I haven't told her about my last run in with Luke Parker...she doesn't need to know, she would flip and much more if she found out about our last encounter. So i find it best to just not tell her all together.

"mmhhmm sure, that's what's going on," she snickered. When i finally looked up from the ground and removed my hair away from my face all i saw was a huge smirk written on her face. Abby can read me like a book so if she hasn't guessed it now it won't be too long until she figures out what's been going on in my mind.

She dropped the subject for now as we head out of the school with a loaded backpack. Homework! so much fun! (please note the sarcasm) Hey just because i get straight A's does Not and i repeat does NOT mean that i like homework or even school for that matter.

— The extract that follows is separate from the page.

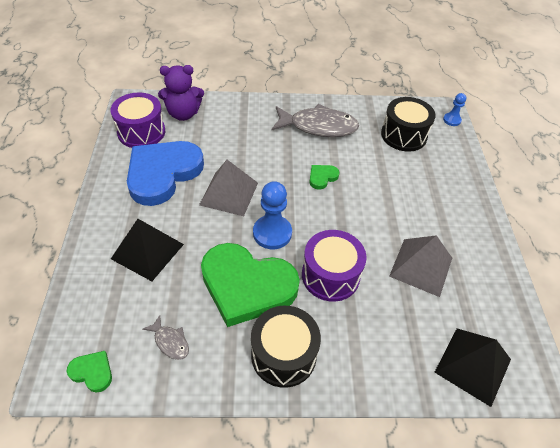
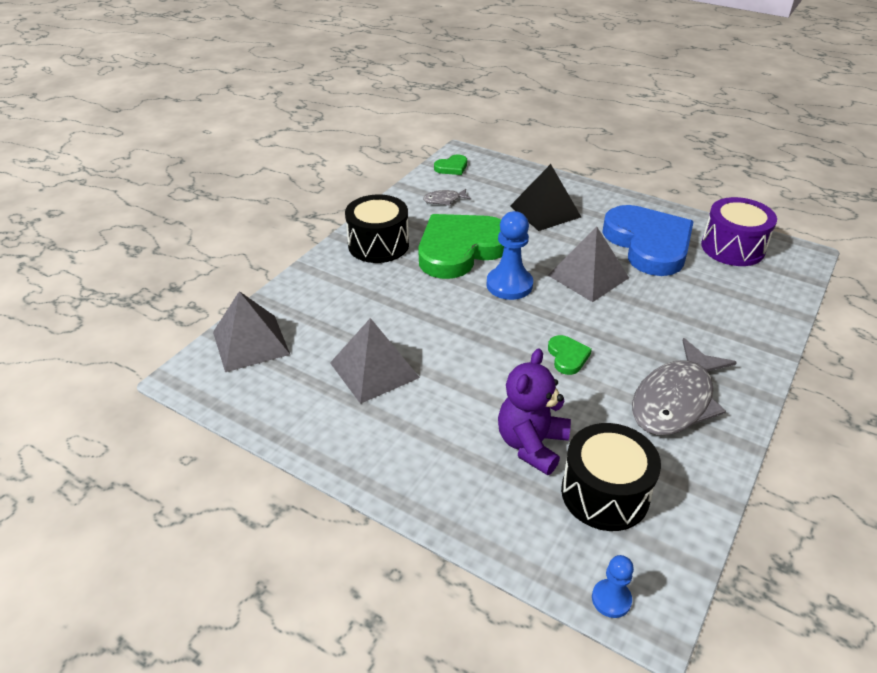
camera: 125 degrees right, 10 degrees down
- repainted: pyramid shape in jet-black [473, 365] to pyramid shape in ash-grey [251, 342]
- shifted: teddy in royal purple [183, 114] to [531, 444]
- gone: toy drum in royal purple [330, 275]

"Have you heard what we are going to be starting tomorrow in History?" questioned abby

"No, i haven't. PLEASE tell me that we aren't going to be doing one of those "presentations" again!!" i groaned. "the last time we did one of those we did 3 months of research and just did a one page summary because he didn't like the idea anymore but didn't want all of our work to go to waste!" i complained with pure annoyance sketched into my voice.

"No it's supposed to be something different, but i've heard mixed comments about it." she explained, but i couldn't tell if she was excited for the project or completely not wanting to do it at all.

"what kind of different?" i questioned on now kind of eager to hear about what project we might be starting

"Well apparently every year Mr. Martin has the seniors do an annual boy girl project where he pairs up every one with the other gender and they are given a topic or they choose a topic to research and they work on it all through the rest of the year and we will present them like the last week of school. I also heard that after the first like week or two of working on the project in class we have to find our own time to work on it and we will start working on other things and the project will be on the side." She tells me with a mixture of now happiness and nervousness laced in her voice.

"Wait did you just say a boy girl project?!" i asked. My voice held nothing but shock and scardness. (i dont think that scardness is a word but you get what im trying to say)

"yeah i know but im not sure if im excited for the project or not." she tells me

All i know is that i now completely do not want to do this project! i dont work well with some people and by some people i mean ANYONE besides Abby or myself. And with guys i usually get all flustered and nervous and i don't know how to act or what to say. And from what i heard right now, all i can say is that this project is going to be a total bust.

After i got home i went straight up into my room, not even bothering to look around the house to see if my dad was there or what he had done while i was at school. I plopped all my things on my bed and went straight into doing my homework.

I couldn't focus on any of the homework that had been given to me because all i could think about was that stupid project that we might start tomorrow. I don't even know if we are doing the project but i can't help but think that i'm going to get paired with one of the guys that bullies me...Like Zane. I have never done anything to him so i don't even know why some of the people that are mean to me, are mean to me! I haven't done anything i barely talk to anyone besides my friends.

I can't really do anything about it because i'm not the teacher and i can't decide who's going to be paired with who. I can only hope that i get someone that's at least not horrible in History. I can only hope.